• [WORK ORDER]: Make an exact copy of all the records that follow, apart from the pictures.

• [PROVIDED MATERIAL]:

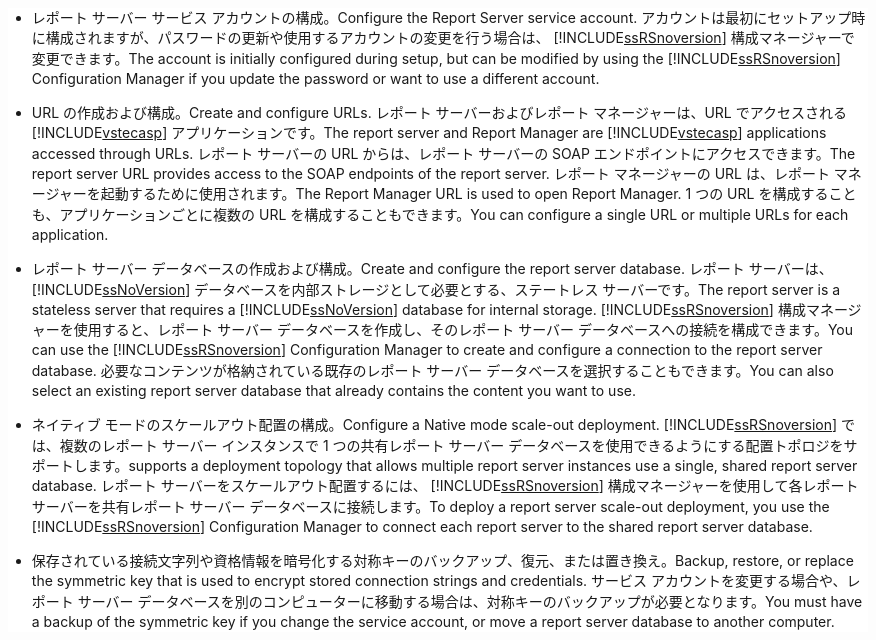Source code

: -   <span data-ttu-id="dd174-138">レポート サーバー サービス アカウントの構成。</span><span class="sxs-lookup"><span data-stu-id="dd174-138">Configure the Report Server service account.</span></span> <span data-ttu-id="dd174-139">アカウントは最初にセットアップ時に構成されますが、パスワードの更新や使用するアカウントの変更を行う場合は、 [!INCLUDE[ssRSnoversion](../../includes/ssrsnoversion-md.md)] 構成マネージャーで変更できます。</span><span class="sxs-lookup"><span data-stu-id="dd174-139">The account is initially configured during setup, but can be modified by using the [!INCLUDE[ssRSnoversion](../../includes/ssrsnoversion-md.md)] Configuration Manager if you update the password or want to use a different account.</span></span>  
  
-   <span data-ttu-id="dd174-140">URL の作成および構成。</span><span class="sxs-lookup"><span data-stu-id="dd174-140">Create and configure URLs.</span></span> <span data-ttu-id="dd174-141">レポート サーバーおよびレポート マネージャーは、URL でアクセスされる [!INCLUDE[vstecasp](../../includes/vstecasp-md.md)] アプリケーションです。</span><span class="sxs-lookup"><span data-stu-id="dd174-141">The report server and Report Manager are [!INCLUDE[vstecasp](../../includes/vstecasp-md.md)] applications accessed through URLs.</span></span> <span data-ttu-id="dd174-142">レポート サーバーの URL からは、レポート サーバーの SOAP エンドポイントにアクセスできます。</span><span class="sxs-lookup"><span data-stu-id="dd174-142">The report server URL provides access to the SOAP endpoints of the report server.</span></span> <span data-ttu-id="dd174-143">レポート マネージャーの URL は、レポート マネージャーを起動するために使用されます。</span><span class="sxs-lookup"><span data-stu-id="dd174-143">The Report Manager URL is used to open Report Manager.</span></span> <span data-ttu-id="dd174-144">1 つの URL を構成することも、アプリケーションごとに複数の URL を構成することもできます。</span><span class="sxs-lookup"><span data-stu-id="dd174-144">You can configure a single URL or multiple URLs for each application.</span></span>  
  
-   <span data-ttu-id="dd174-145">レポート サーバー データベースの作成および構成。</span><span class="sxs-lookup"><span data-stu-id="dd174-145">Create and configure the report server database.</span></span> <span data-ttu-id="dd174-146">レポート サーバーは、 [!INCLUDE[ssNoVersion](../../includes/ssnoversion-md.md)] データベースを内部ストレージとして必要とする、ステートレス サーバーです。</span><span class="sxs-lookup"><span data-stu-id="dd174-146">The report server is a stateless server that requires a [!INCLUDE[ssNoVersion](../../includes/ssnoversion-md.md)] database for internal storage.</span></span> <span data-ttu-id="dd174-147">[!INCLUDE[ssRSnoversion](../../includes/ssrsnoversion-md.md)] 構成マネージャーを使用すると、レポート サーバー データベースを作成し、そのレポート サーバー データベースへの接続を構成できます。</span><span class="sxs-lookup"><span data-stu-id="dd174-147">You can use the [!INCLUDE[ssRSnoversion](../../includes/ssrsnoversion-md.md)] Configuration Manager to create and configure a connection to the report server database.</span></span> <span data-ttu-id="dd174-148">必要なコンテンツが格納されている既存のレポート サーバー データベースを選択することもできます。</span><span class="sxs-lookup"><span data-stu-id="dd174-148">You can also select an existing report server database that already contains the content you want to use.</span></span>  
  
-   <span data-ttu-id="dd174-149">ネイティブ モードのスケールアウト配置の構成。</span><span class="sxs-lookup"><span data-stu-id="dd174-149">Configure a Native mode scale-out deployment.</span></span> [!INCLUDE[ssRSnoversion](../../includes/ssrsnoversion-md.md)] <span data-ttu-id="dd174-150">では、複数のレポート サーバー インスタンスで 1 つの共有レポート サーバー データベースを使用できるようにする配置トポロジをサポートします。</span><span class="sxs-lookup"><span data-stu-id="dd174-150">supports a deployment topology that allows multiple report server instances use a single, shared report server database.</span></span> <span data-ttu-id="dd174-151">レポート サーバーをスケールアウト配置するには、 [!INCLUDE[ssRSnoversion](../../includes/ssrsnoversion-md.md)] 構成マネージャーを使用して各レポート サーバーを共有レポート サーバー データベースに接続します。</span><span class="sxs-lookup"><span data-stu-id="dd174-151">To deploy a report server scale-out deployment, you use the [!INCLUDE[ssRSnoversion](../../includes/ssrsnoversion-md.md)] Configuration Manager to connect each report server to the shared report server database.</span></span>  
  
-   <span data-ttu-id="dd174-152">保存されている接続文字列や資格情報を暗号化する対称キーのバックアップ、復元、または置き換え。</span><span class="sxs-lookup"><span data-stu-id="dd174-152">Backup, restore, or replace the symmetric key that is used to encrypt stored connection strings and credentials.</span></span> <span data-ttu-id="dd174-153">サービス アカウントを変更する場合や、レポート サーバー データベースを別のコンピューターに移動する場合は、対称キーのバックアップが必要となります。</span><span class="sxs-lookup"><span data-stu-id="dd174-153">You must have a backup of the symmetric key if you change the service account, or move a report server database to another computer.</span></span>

• [REPLY TO THE EXERCISE]:
Source code

: -   <span data-ttu-id="dd174-138">レポート サーバー サービス アカウントの構成。</span><span class="sxs-lookup"><span data-stu-id="dd174-138">Configure the Report Server service account.</span></span> <span data-ttu-id="dd174-139">アカウントは最初にセットアップ時に構成されますが、パスワードの更新や使用するアカウントの変更を行う場合は、 [!INCLUDE[ssRSnoversion](../../includes/ssrsnoversion-md.md)] 構成マネージャーで変更できます。</span><span class="sxs-lookup"><span data-stu-id="dd174-139">The account is initially configured during setup, but can be modified by using the [!INCLUDE[ssRSnoversion](../../includes/ssrsnoversion-md.md)] Configuration Manager if you update the password or want to use a different account.</span></span>  
  
-   <span data-ttu-id="dd174-140">URL の作成および構成。</span><span class="sxs-lookup"><span data-stu-id="dd174-140">Create and configure URLs.</span></span> <span data-ttu-id="dd174-141">レポート サーバーおよびレポート マネージャーは、URL でアクセスされる [!INCLUDE[vstecasp](../../includes/vstecasp-md.md)] アプリケーションです。</span><span class="sxs-lookup"><span data-stu-id="dd174-141">The report server and Report Manager are [!INCLUDE[vstecasp](../../includes/vstecasp-md.md)] applications accessed through URLs.</span></span> <span data-ttu-id="dd174-142">レポート サーバーの URL からは、レポート サーバーの SOAP エンドポイントにアクセスできます。</span><span class="sxs-lookup"><span data-stu-id="dd174-142">The report server URL provides access to the SOAP endpoints of the report server.</span></span> <span data-ttu-id="dd174-143">レポート マネージャーの URL は、レポート マネージャーを起動するために使用されます。</span><span class="sxs-lookup"><span data-stu-id="dd174-143">The Report Manager URL is used to open Report Manager.</span></span> <span data-ttu-id="dd174-144">1 つの URL を構成することも、アプリケーションごとに複数の URL を構成することもできます。</span><span class="sxs-lookup"><span data-stu-id="dd174-144">You can configure a single URL or multiple URLs for each application.</span></span>  
  
-   <span data-ttu-id="dd174-145">レポート サーバー データベースの作成および構成。</span><span class="sxs-lookup"><span data-stu-id="dd174-145">Create and configure the report server database.</span></span> <span data-ttu-id="dd174-146">レポート サーバーは、 [!INCLUDE[ssNoVersion](../../includes/ssnoversion-md.md)] データベースを内部ストレージとして必要とする、ステートレス サーバーです。</span><span class="sxs-lookup"><span data-stu-id="dd174-146">The report server is a stateless server that requires a [!INCLUDE[ssNoVersion](../../includes/ssnoversion-md.md)] database for internal storage.</span></span> <span data-ttu-id="dd174-147">[!INCLUDE[ssRSnoversion](../../includes/ssrsnoversion-md.md)] 構成マネージャーを使用すると、レポート サーバー データベースを作成し、そのレポート サーバー データベースへの接続を構成できます。</span><span class="sxs-lookup"><span data-stu-id="dd174-147">You can use the [!INCLUDE[ssRSnoversion](../../includes/ssrsnoversion-md.md)] Configuration Manager to create and configure a connection to the report server database.</span></span> <span data-ttu-id="dd174-148">必要なコンテンツが格納されている既存のレポート サーバー データベースを選択することもできます。</span><span class="sxs-lookup"><span data-stu-id="dd174-148">You can also select an existing report server database that already contains the content you want to use.</span></span>  
  
-   <span data-ttu-id="dd174-149">ネイティブ モードのスケールアウト配置の構成。</span><span class="sxs-lookup"><span data-stu-id="dd174-149">Configure a Native mode scale-out deployment.</span></span> [!INCLUDE[ssRSnoversion](../../includes/ssrsnoversion-md.md)] <span data-ttu-id="dd174-150">では、複数のレポート サーバー インスタンスで 1 つの共有レポート サーバー データベースを使用できるようにする配置トポロジをサポートします。</span><span class="sxs-lookup"><span data-stu-id="dd174-150">supports a deployment topology that allows multiple report server instances use a single, shared report server database.</span></span> <span data-ttu-id="dd174-151">レポート サーバーをスケールアウト配置するには、 [!INCLUDE[ssRSnoversion](../../includes/ssrsnoversion-md.md)] 構成マネージャーを使用して各レポート サーバーを共有レポート サーバー データベースに接続します。</span><span class="sxs-lookup"><span data-stu-id="dd174-151">To deploy a report server scale-out deployment, you use the [!INCLUDE[ssRSnoversion](../../includes/ssrsnoversion-md.md)] Configuration Manager to connect each report server to the shared report server database.</span></span>  
  
-   <span data-ttu-id="dd174-152">保存されている接続文字列や資格情報を暗号化する対称キーのバックアップ、復元、または置き換え。</span><span class="sxs-lookup"><span data-stu-id="dd174-152">Backup, restore, or replace the symmetric key that is used to encrypt stored connection strings and credentials.</span></span> <span data-ttu-id="dd174-153">サービス アカウントを変更する場合や、レポート サーバー データベースを別のコンピューターに移動する場合は、対称キーのバックアップが必要となります。</span><span class="sxs-lookup"><span data-stu-id="dd174-153">You must have a backup of the symmetric key if you change the service account, or move a report server database to another computer.</span></span>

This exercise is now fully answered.